In Chapter 25 of To Kill a Mockingbird, what does Bob Ewell mean by Tom's death being "one down...two more to go."
We learn early on that Bob Ewell is not a very nice man. He is vindictive and wants to make those pay for things that have happened to him. He blames Atticus for all of his problems, and he knows the only way to make Atticus pay is to go after Jem and Scout.
Now that Tom is dead, Bob knows that the only two left to deal with are Jem and Scout. He knows that by hurting and even killing them, this is the only way to really make Atticus pay. Bob feels like Atticus is the one for all of his problems. He sees that the only way to get Atticus out of the way is to take away what matters most to him, which is his children. He attacks Jem and Scout after the Halloween pageant and nearly kills them. Boo saves Jem and Scout that night and Atticus thanks Boo for his children. Atticus knows exactly what kind of man Bob is.
When Bob says "One down... two to go" he is talking about getting rid of Jem and Scout. He has already taken care of Tom and feels that getting rid of Jem and Scout will teach Atticus his final lesson.
Ewell’s statement is meant to be a threat against Scout and Jem. While it is true that Ewell is mean-spirited and vindictive, he also is at the very bottom of Maycomb’s white society. Atticus’s sense of justice, and his defense of Tom Robinson, is a kind of assault on Ewell’s social standing. Ewell’s accusation of Tom is a fairly open manipulation of the social order; despicable as he is, he knows that his whiteness will win out in the end. In this sense Ewell seeks to exert a kind of power over the town, but in fact he is largely powerless against the likes of professional men like Atticus or Judge Taylor. So his threat against Jem and Scout can be seen as a desperate attempt to control or assert his primacy over Atticus. By harming Atticus's children, Ewell can strike back at the man who would upset Maycomb’s social order and undermine his social position, low as it is.

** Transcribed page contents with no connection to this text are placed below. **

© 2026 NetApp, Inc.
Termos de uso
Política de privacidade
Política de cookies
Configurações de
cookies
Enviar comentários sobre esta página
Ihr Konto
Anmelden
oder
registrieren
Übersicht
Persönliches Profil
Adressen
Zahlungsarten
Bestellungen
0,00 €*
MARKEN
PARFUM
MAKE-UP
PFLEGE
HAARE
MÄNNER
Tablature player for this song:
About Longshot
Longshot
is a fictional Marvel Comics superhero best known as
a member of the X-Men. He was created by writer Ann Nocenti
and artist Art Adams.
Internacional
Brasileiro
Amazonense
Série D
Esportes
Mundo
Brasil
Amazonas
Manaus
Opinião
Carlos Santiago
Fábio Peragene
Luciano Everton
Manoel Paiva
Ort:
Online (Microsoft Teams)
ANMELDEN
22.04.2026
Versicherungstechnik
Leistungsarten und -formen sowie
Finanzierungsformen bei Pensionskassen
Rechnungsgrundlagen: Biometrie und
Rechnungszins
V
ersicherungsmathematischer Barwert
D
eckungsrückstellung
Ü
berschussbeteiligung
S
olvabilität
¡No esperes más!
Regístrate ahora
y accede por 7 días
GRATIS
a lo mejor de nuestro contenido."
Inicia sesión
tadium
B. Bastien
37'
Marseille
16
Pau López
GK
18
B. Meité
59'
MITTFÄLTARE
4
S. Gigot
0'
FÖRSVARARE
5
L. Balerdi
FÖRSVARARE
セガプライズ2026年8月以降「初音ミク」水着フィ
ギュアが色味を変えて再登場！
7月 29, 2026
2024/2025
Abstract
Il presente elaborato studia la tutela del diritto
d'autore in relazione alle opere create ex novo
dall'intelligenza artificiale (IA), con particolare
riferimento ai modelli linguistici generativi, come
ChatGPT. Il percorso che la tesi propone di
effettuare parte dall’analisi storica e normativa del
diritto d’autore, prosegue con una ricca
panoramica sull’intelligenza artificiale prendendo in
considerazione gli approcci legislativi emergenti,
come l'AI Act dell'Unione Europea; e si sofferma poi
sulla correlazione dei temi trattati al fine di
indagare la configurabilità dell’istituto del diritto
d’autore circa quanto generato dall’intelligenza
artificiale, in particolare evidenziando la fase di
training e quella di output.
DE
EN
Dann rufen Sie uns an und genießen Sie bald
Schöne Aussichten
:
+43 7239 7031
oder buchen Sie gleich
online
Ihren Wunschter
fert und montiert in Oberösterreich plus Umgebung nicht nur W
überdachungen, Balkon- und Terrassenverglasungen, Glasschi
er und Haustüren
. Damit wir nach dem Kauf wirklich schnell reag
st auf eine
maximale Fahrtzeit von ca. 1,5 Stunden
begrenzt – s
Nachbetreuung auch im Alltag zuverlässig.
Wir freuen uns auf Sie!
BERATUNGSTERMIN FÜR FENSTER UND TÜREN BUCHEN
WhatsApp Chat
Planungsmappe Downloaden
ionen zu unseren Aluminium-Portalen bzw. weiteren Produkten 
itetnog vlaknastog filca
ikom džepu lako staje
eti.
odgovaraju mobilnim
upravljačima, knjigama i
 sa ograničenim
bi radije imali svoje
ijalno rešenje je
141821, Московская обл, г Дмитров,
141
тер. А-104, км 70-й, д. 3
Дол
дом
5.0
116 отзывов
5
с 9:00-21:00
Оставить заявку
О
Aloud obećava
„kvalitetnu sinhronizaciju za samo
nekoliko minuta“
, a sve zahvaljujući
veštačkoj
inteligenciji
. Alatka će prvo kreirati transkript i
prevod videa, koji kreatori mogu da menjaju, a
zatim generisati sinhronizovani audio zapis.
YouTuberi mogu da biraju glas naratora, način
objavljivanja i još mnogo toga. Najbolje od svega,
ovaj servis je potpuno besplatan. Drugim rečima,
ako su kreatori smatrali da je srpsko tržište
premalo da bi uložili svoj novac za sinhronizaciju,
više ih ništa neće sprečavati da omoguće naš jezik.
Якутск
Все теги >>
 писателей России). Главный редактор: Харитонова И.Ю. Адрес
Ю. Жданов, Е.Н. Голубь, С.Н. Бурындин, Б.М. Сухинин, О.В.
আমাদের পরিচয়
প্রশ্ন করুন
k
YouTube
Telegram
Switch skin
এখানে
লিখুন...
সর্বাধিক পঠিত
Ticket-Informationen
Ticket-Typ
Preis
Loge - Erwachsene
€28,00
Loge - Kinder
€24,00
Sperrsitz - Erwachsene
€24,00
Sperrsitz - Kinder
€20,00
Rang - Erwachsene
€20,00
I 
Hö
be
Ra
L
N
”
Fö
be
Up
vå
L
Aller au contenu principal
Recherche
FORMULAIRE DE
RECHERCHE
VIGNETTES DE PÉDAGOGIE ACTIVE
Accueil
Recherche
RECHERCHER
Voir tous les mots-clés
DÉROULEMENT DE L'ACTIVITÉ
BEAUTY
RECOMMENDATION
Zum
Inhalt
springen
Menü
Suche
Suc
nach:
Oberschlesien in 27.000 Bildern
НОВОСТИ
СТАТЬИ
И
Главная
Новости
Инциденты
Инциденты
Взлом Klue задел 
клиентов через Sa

Readers learn quickly exactly what he means. He intends to go after the Finch children. Ewell is vindicative. He feels that he was embarrassed in the courtroom and his pride has been hurt. Tom was the original cause of this shame, but Atticus carries just as much guilt. It was Atticus' cross-examination of Ewell and Mayella that showed the town what life in that household was really like and who was at fault for Mayella's injuries. He means to go after the children as the best way to hurt Atticus. To kill him would not be enough. To kill the children would cause him more pain and suffering.
Once he got Tom in jail for something he did not do, he still wanted revenge on Atticus because he was able to humiliate him in front of the court. 2 down means he is trying to go after Atticus' children. These children are young and innocent but the mind of Bob Ewell is absolutely disgusting and he will do anything for revenge.
Mr Bob wanted revenge of Tom, Atticus for embarrassing him and accusing him of hitting Mayella and for revealing his living conditions. He also wanted revenge of Judge Taylor because he was the one who order Atticus for the case and he made Mr bob look like a fool when he was confessing on court.